The jerseys, hats, T-shirts and other souvenirs were confiscated by agents in the last month as they came into Pittsburgh through various international mail facilities. Although most of the seized items were purporting to be NHL merchandise, agents also seized counterfeit NFL jerseys and fake Ugg boots and counterfeits of brand name shoes, purses and apparel. The seizures are part of a crackdown on intellectual property rights (IPR) violations in the Pittsburgh area as it prepares for the New Year's Day hockey game.
"Around every major sports event in this country, these unscrupulous entrepreneurs take advantage of fan fever to sell the whole range of products bearing the trademark and names of the teams involved," said John P. Kelleghan, special agent in charge of ICE HSI in Philadelphia. "They use inferior materials to pump out look-alikes that do not benefit the teams, the players or the associations that have trademarked these goods. Counterfeiting hurts the consumer, it hurts business and it costs American jobs."

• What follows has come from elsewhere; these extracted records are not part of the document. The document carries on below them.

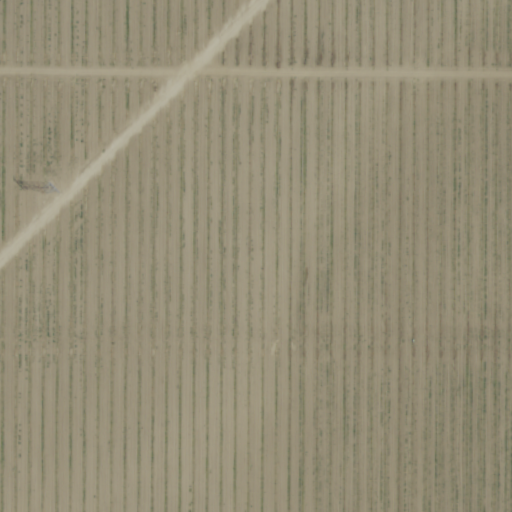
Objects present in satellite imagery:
crop: (83, 43)
power tower: (48, 186)
crop: (386, 292)
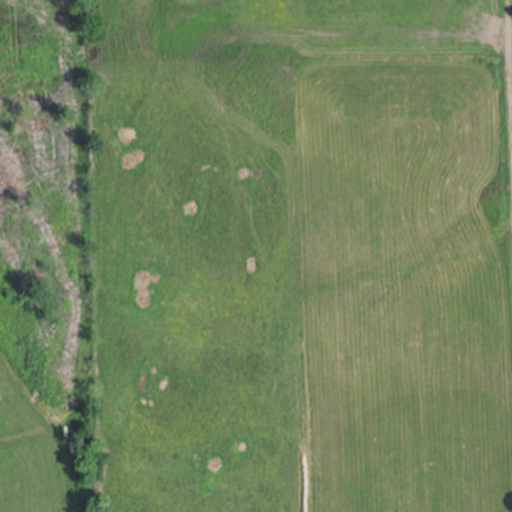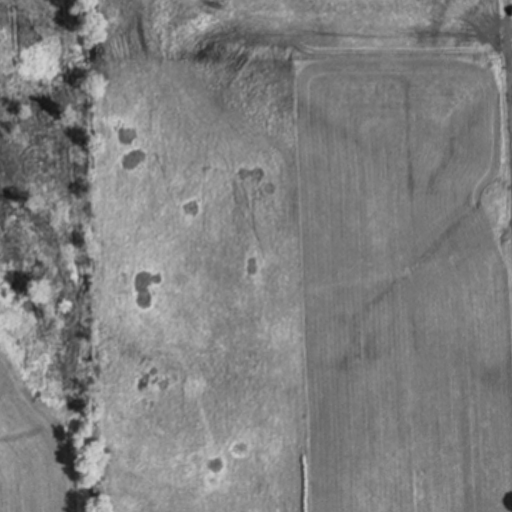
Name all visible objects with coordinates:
crop: (295, 269)
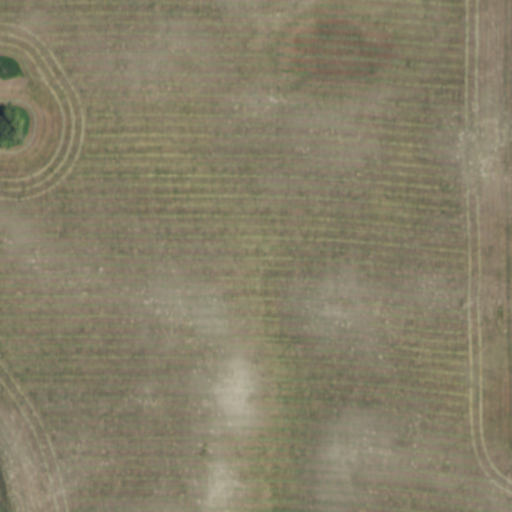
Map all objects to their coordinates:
building: (168, 320)
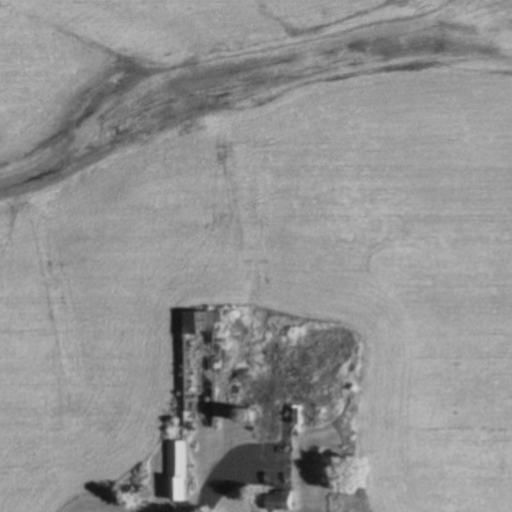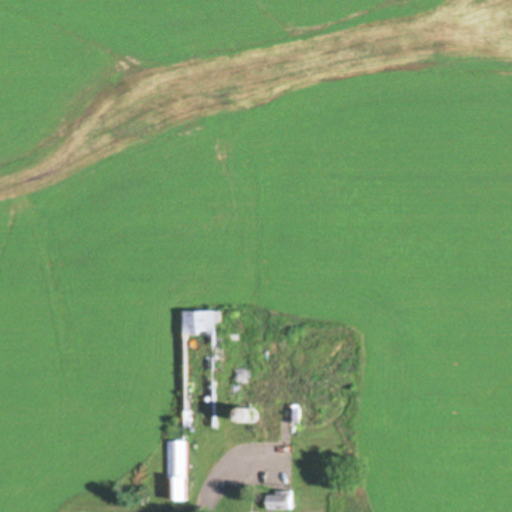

"The NHL very much appreciates the efforts of ICE, CBP, and USPIS to protect NHL fans from being victimized by counterfeiters and to ensure that legitimate businesses playing by the rules will not be harmed by these illicit activities," said Tom Prochnow, group vice president, legal and business affairs for NHL Enterprises, L.P., the licensing and marketing arm of the National Hockey League.
"Customs and Border Protection serves as America's leading border security agency charged with intercepting counterfeit merchandise and medications, illicit narcotics and fraudulent identity documents at our nation's ports of entry," said Allan Martocci, CBP Port Director for the Area Port of Philadelphia, senior port to the Port of Pittsburgh. "CBP remains committed to working with our federal, state and local law enforcement partners to protect American consumers against products that hurt us and that hurt American businesses."
"The Postal Inspection Service and Immigration and Customs Enforcement have pooled resources to intercept and investigate the shipment of counterfeit merchandise being sent through the U.S. Mail. Our goal is to protect postal customers from receiving goods that are not authentic and to eliminate the criminal enterprises that utilize the mail in furtherance of these schemes," said Robin Dalgleish, inspector in charge of the USPIS Pittsburgh Division. "The Pittsburgh area is well known for the success of its professional sports teams. With the Winter Classic about to be played here, we anticipated that scammers selling counterfeit jerseys would step up their efforts to defraud area residents, as we also step up our efforts to conduct these interdictions."
In the last month, ICE special agents working with CBP officers and USPIS inspectors, scanned the mails for the counterfeit merchandise and detained them for further investigation.
In 2009, ICE and its partners seized goods with a total domestic value of more than $260 million. Last year, during the holidays, ICE, its federal, state and local partners and the government of Mexico seized more than $26 million worth of products in locations around the United States.
As the largest investigative arm of the Department of Homeland Security, ICE HSI plays a leading role in targeting criminal organizations responsible for producing, smuggling, and distributing counterfeit products. ICE HSI focuses not only on keeping counterfeit products off U.S. streets, but also on dismantling the criminal organizations behind this activity.
ICE manages the National Intellectual Property Rights Coordination Center, which plays a pivotal role in the U.S. government's domestic and international law enforcement attack on IPR violations.